The task: Could you reproduce the text of the material below verbatim, leaving out the pictures?

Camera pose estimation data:
# # # #

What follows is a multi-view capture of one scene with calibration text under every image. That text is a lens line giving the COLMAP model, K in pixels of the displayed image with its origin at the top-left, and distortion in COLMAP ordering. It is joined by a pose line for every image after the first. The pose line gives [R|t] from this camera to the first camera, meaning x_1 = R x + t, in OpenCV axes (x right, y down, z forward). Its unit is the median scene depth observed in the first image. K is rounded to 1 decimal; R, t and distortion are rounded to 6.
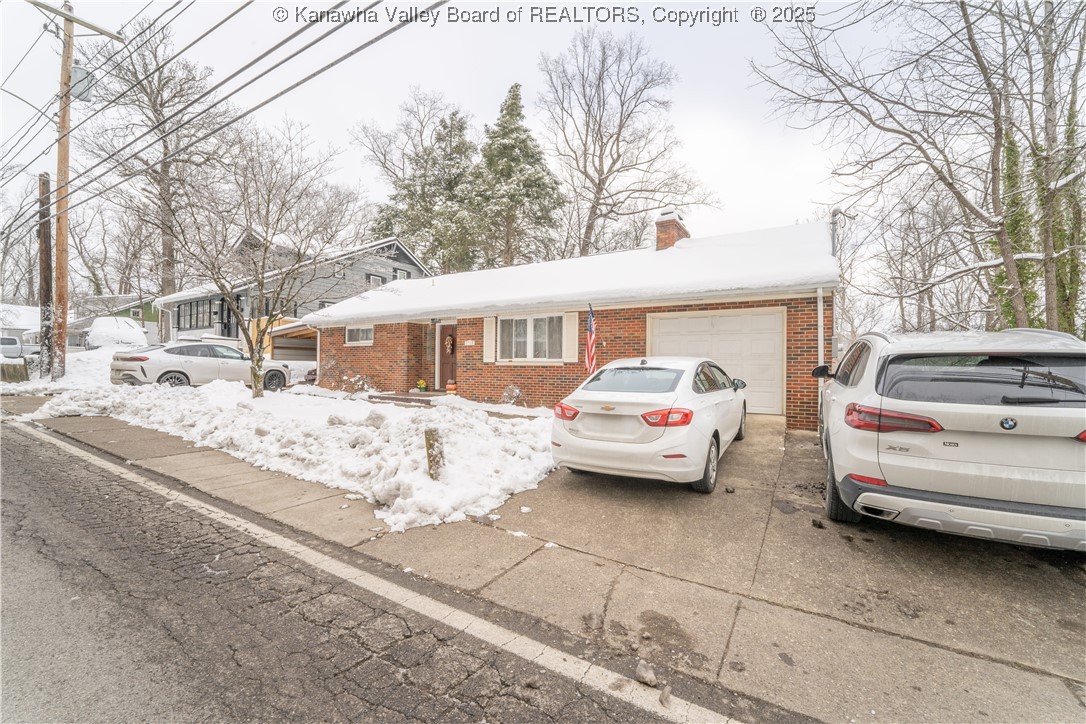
lens RADIAL K [[449.4, 0, 571.2], [0, 449.4, 363.2], [0, 0, 1]] dist [-0.026261, 0.002625]
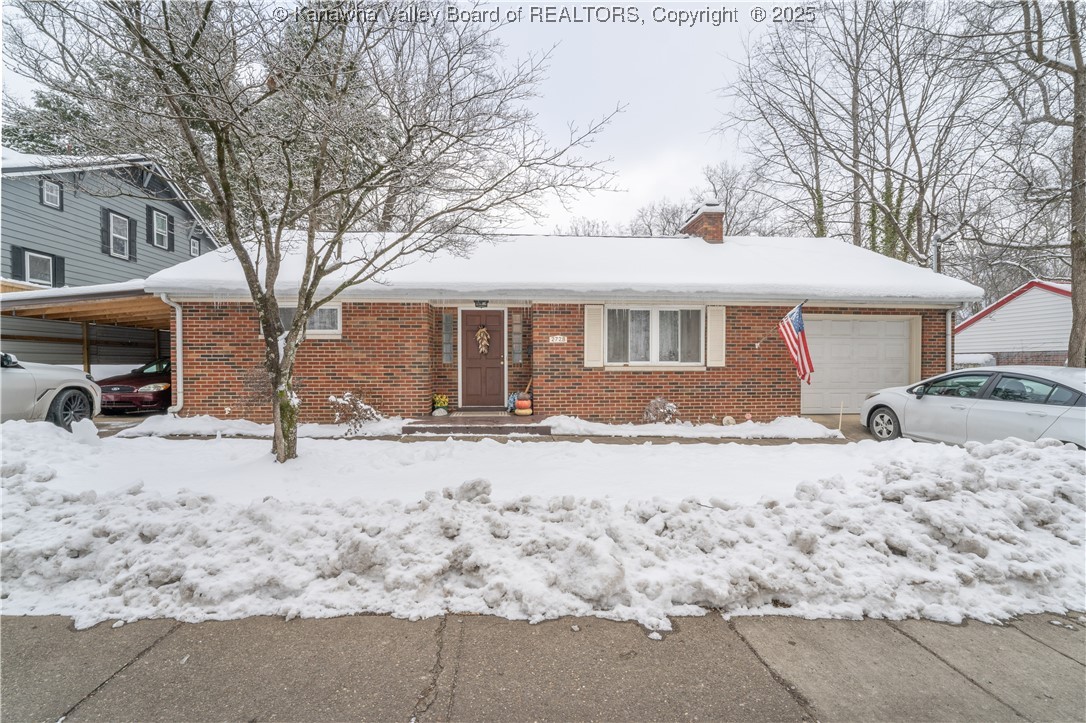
lens RADIAL K [[449.4, 0, 544.3], [0, 449.4, 363.7], [0, 0, 1]] dist [-0.026261, 0.002625]
pose [[0.826382, -0.008178, 0.563051, -0.670663], [0.001906, 0.999929, 0.011726, -0.016502], [-0.563107, -0.008617, 0.826339, 0.457450]]
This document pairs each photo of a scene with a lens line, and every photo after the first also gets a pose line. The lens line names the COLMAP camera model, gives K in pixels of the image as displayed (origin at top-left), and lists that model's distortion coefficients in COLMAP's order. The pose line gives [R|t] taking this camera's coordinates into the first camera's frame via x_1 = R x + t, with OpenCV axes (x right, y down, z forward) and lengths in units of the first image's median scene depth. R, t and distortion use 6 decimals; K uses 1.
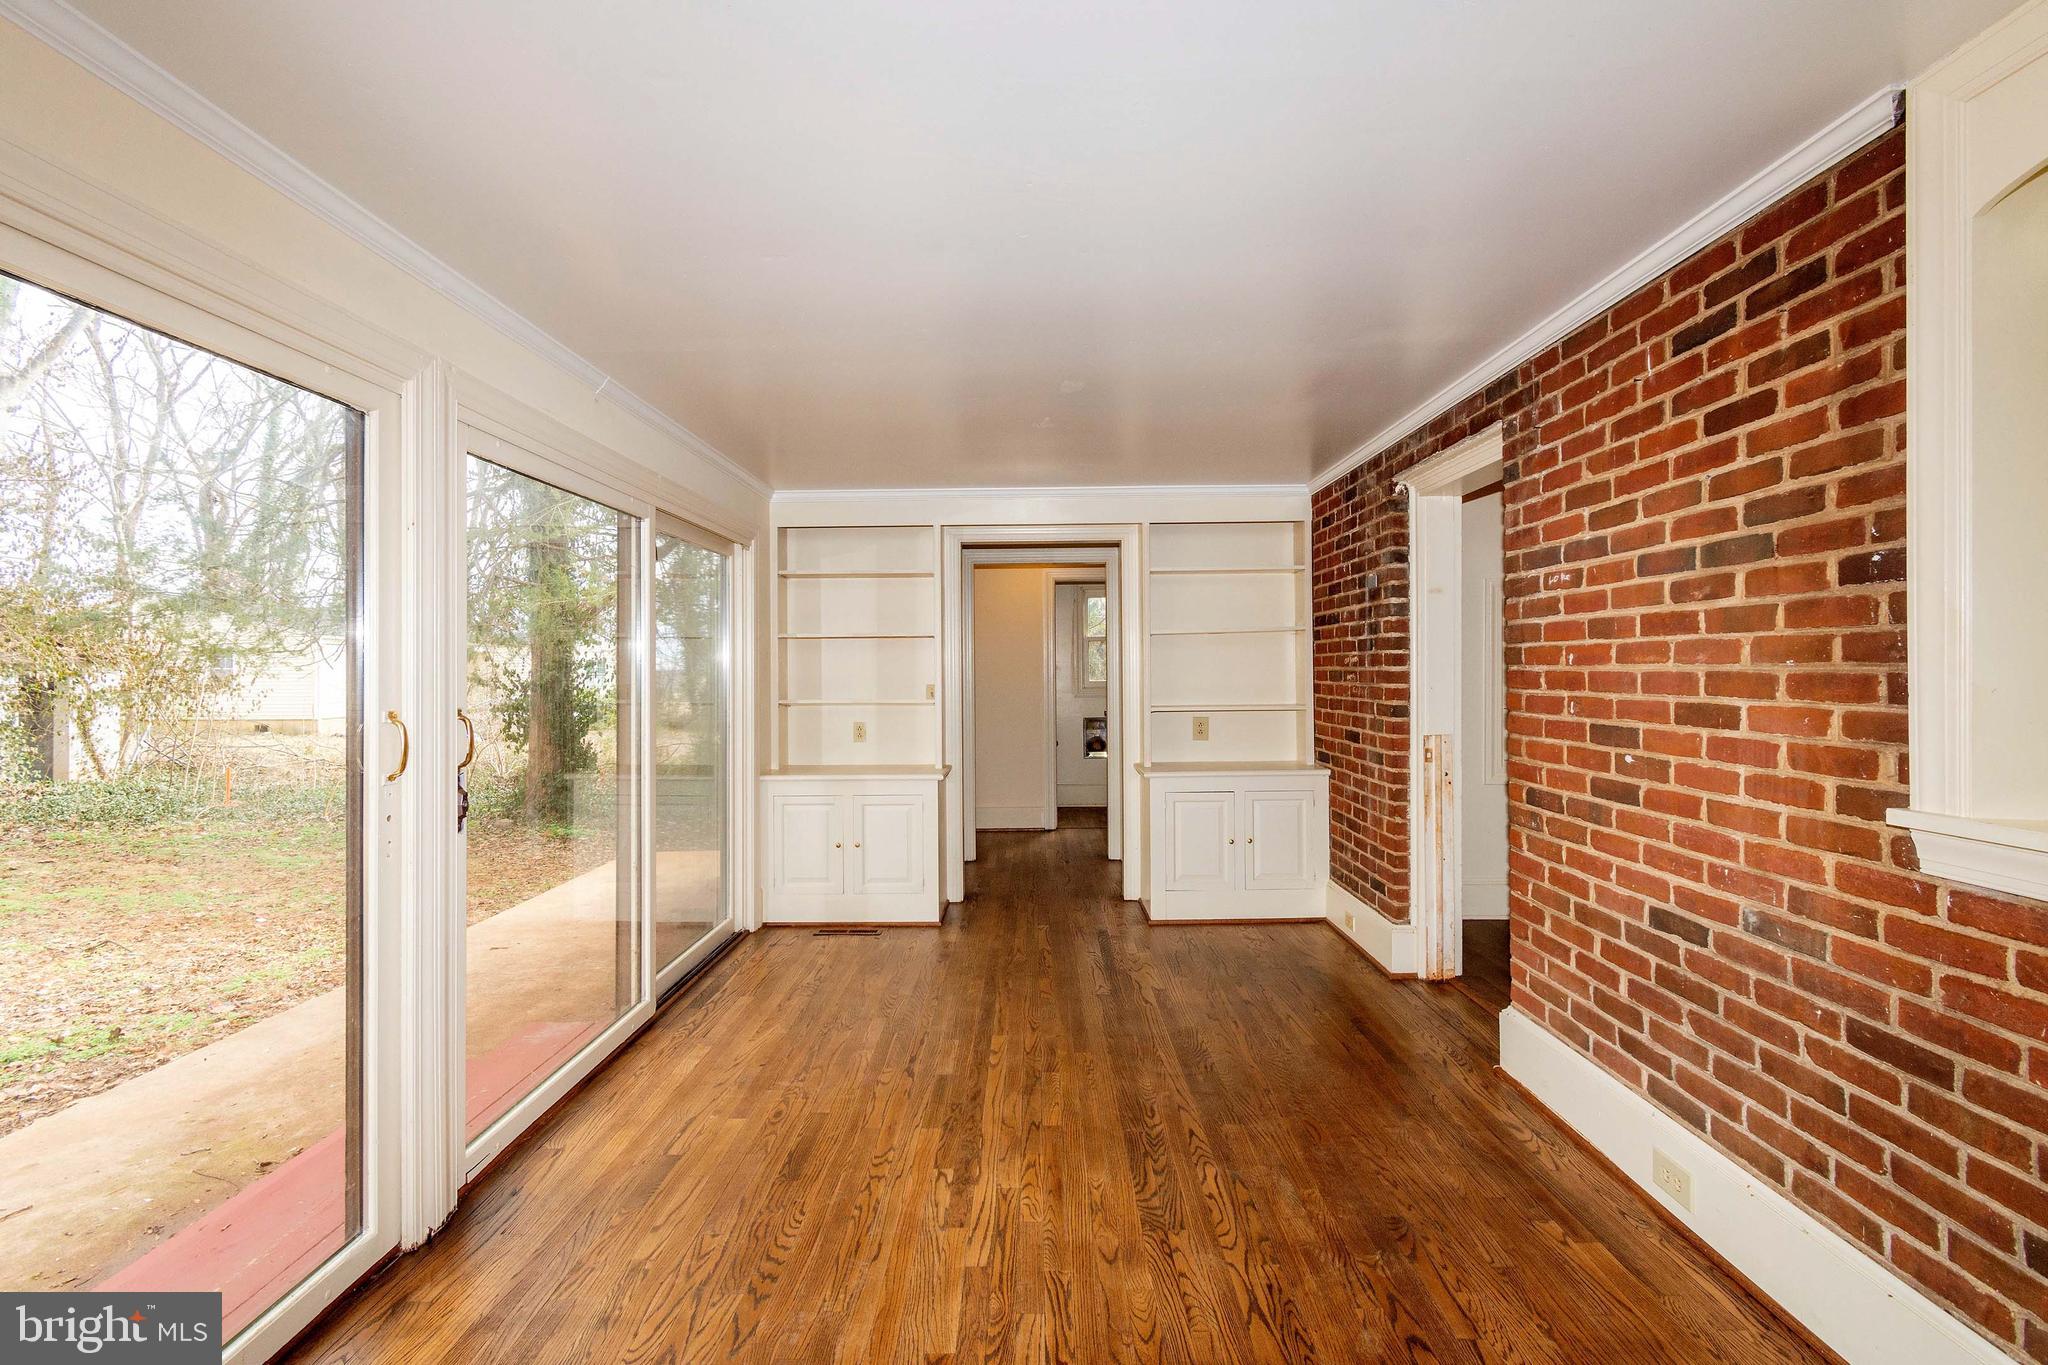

# # # #

Task output:
What follows is a multi-view capture of one scene with calibration text under every image. That text is a lens line giving the COLMAP model, K in pixels of the displayed image with its origin at the top-left, and distortion in COLMAP ordering. It is joined by a pose line for every image after the first. The pose line gives [R|t] from this camera to the first camera, meaning x_1 = R x + t, in OpenCV axes (x right, y down, z forward). Its unit is the median scene depth observed in the first image. K is rounded to 1 decimal; R, t and distortion are rounded to 6.
lens RADIAL K [[449.4, 0, 571.2], [0, 449.4, 363.2], [0, 0, 1]] dist [-0.026261, 0.002625]
lens RADIAL K [[449.4, 0, 544.3], [0, 449.4, 363.7], [0, 0, 1]] dist [-0.026261, 0.002625]
pose [[0.826382, -0.008178, 0.563051, -0.670663], [0.001906, 0.999929, 0.011726, -0.016502], [-0.563107, -0.008617, 0.826339, 0.457450]]
This document pairs each photo of a scene with a lens line, and every photo after the first also gets a pose line. The lens line names the COLMAP camera model, gives K in pixels of the image as displayed (origin at top-left), and lists that model's distortion coefficients in COLMAP's order. The pose line gives [R|t] taking this camera's coordinates into the first camera's frame via x_1 = R x + t, with OpenCV axes (x right, y down, z forward) and lengths in units of the first image's median scene depth. R, t and distortion use 6 decimals; K uses 1.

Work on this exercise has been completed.